No-one could argue with that, and so they found themselves lapsing into a surprisingly comfortable silence. Palamedes’s fingers ran absently through Camilla’s hair, and Gideon rested her head on the questionable pillow of Harrow’s thigh. In a few minutes, or a few hours, or a few days (Gideon really should have asked for an ETA from Blood of Eden), they would once again be swept up into something immeasurably larger than themselves. Not one of them could say they knew they had made the right choice, or that they had even an inkling of what awaited them when the comms radio eventually crackled to life again. For her part, Gideon hoped that intergalactic politics would give them at least a few more moments to sit in that ancient shuttle and bask in the warmth of one another’s presence.

There was, at least, enough time for Harrow to repaint her face. Much as Gideon despised the feeling of the paint on her own skin, there was a strange wonder in being allowed to hold up the mirror for Harrow, watching the meticulous strokes of her brush. Harrow seemed to grow stronger with every inch of skin she covered, less like the trembling girl Gideon had held in her arms the previous night, and more like the imperious Reverend Daughter. Shockingly, Gideon found that she loved this hard, cold, painted Harrow just as much as she’d once hated her.

 

Across from them, Camilla had shifted Palamedes reluctantly out of her lap to begin secreting far too many knives about her person. Palamedes watched her do it with a smile that was only a little bit sad, and he caught Gideon’s eye to share it with her. She smiled back, and hoped he understood it as thanks. Together, they waited.

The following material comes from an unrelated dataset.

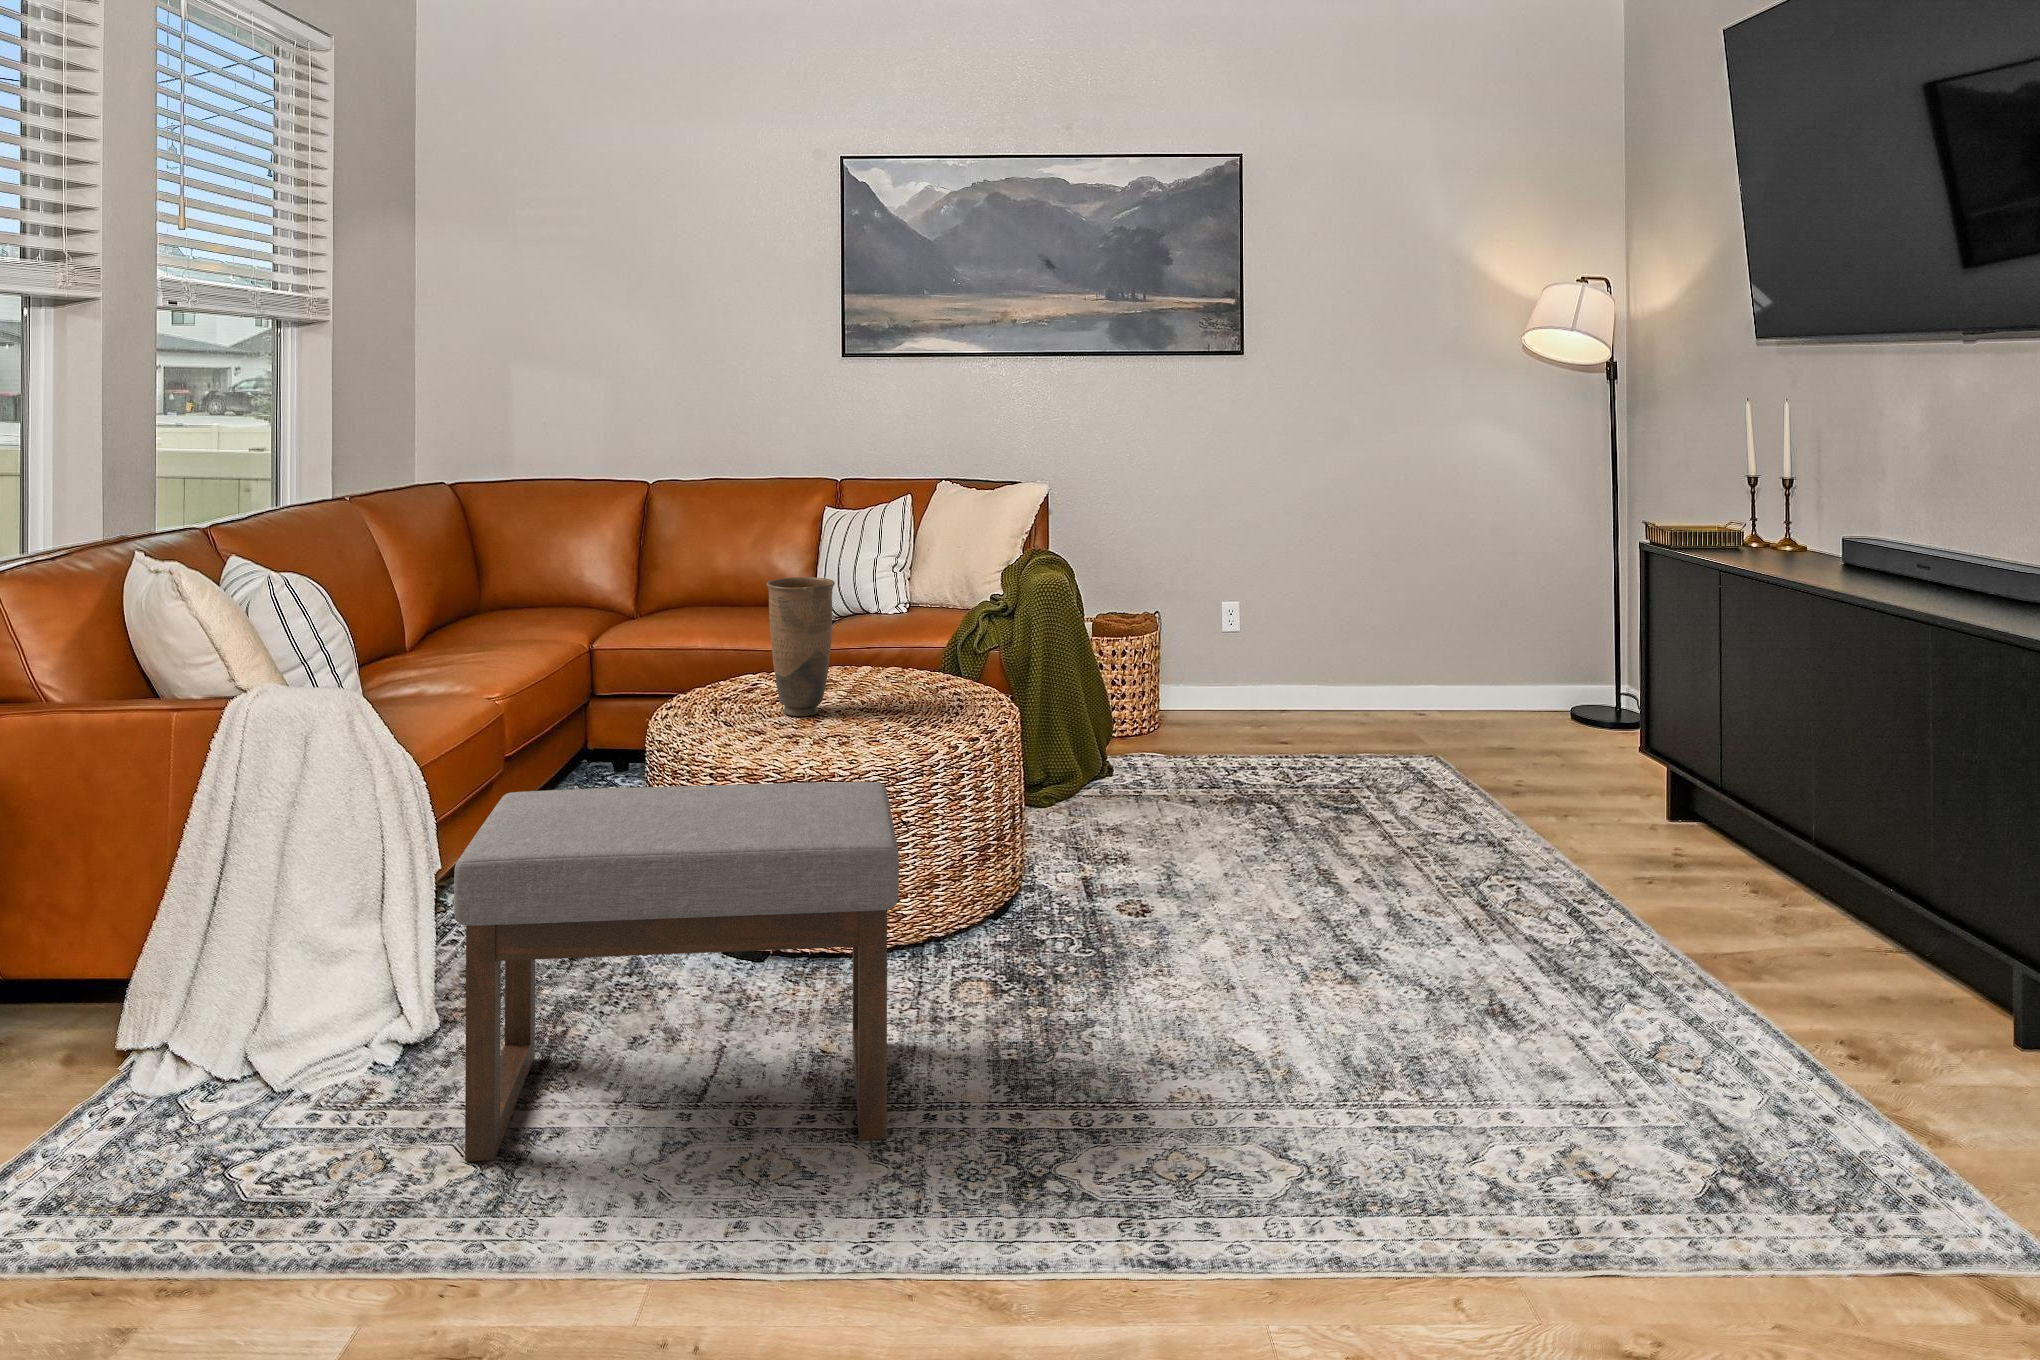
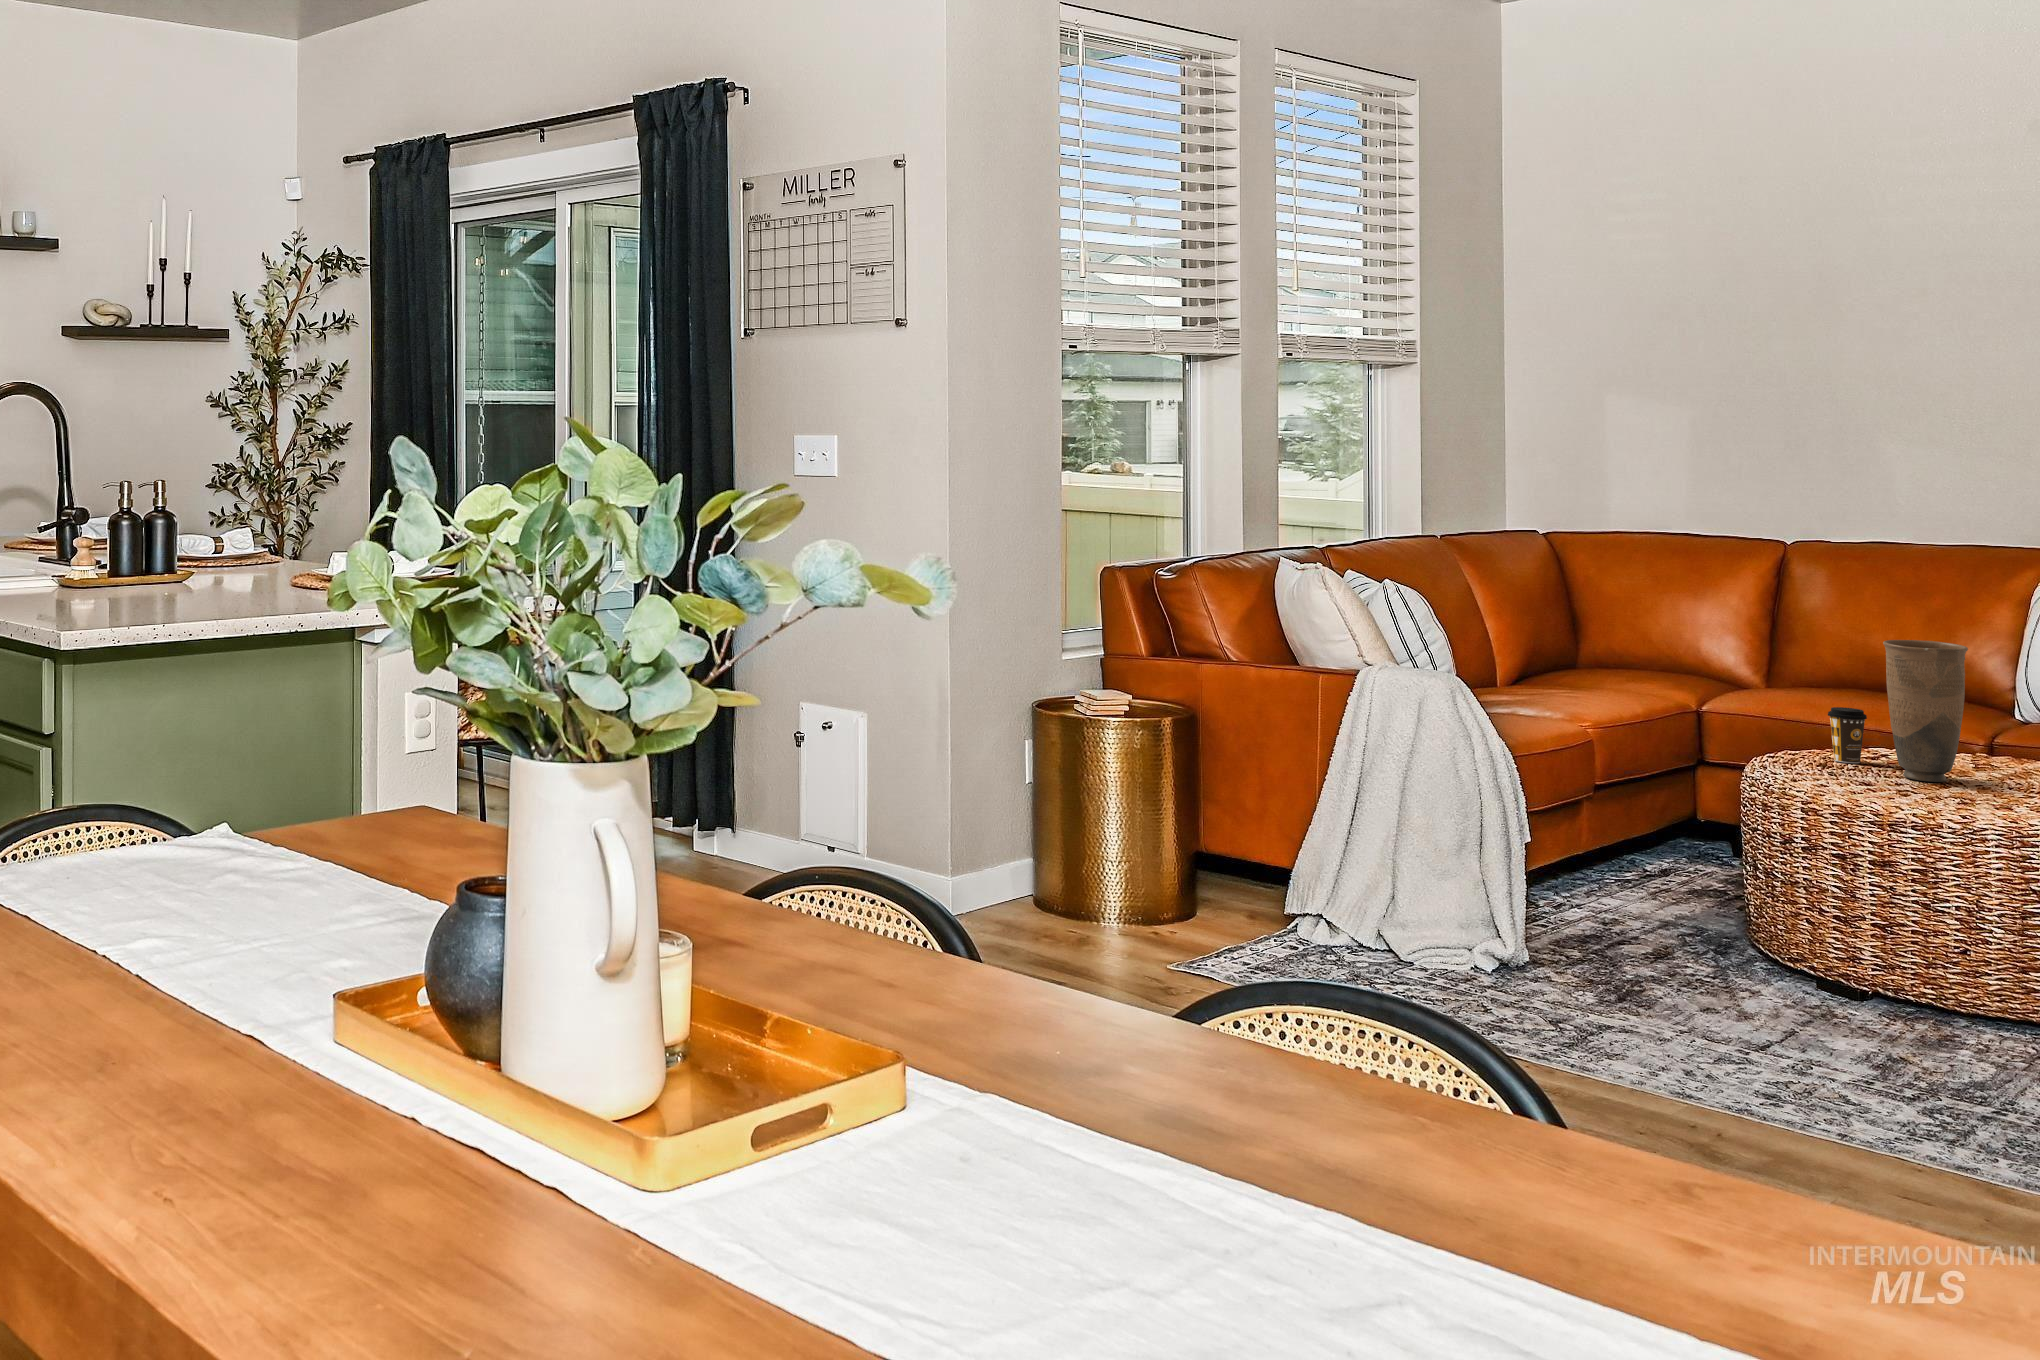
coffee cup: none [716,648,749,704] -> present [1828,707,1867,763]
ottoman: present [454,782,899,1162] -> none [1544,772,1978,1109]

When the comms radio buzzed back to life a few hours later, it was far too soon.

“We’ve identified your shuttle,” came that static-riddled voice. “Moving in to dock you on our port side. Over.”

Almost as soon as the radio cut out, there was the rushing sound of a larger ship approaching, and the ominous deep rumbling of their shuttle fusing to its side. A tiny, cold hand gripped Gideon’s as the shuttle trembled around them. Gideon squeezed it, desperately hoping she didn’t look as terrified as she felt.

The radio buzzed again.

“Docking successful. Doors opening. Over.”

Looking over at Camilla, Gideon could see her own panic reflected in Camilla’s blank expression. Palamedes’s own hand in Camilla’s seemed not to be asking for comfort, but holding her back. Both of them stood, tense and ready as the light above the shuttle’s outer door flicked from red to green. It was Harrow who bridged the gap, slipping her hand into Palamedes’s free one, and he looked down, surprised, before a shaky smile made its way across his face.

They said nothing, grasping each others’ hands like lifelines as the door slid slowly open.

 

Notes:

Here ends the tale! I hate writing endings to longfic, but I hope this one was satisfying. Though there won't be a sequel, I would like you all to know that not a single soul in BOE can figure out exactly what the Team 69 dynamic is, and there are various betting pools going on who is actually sleeping with whom.

I would like to thank all you lovely readers just one more time for engaging with this fic and humouring me with this very silly premise!!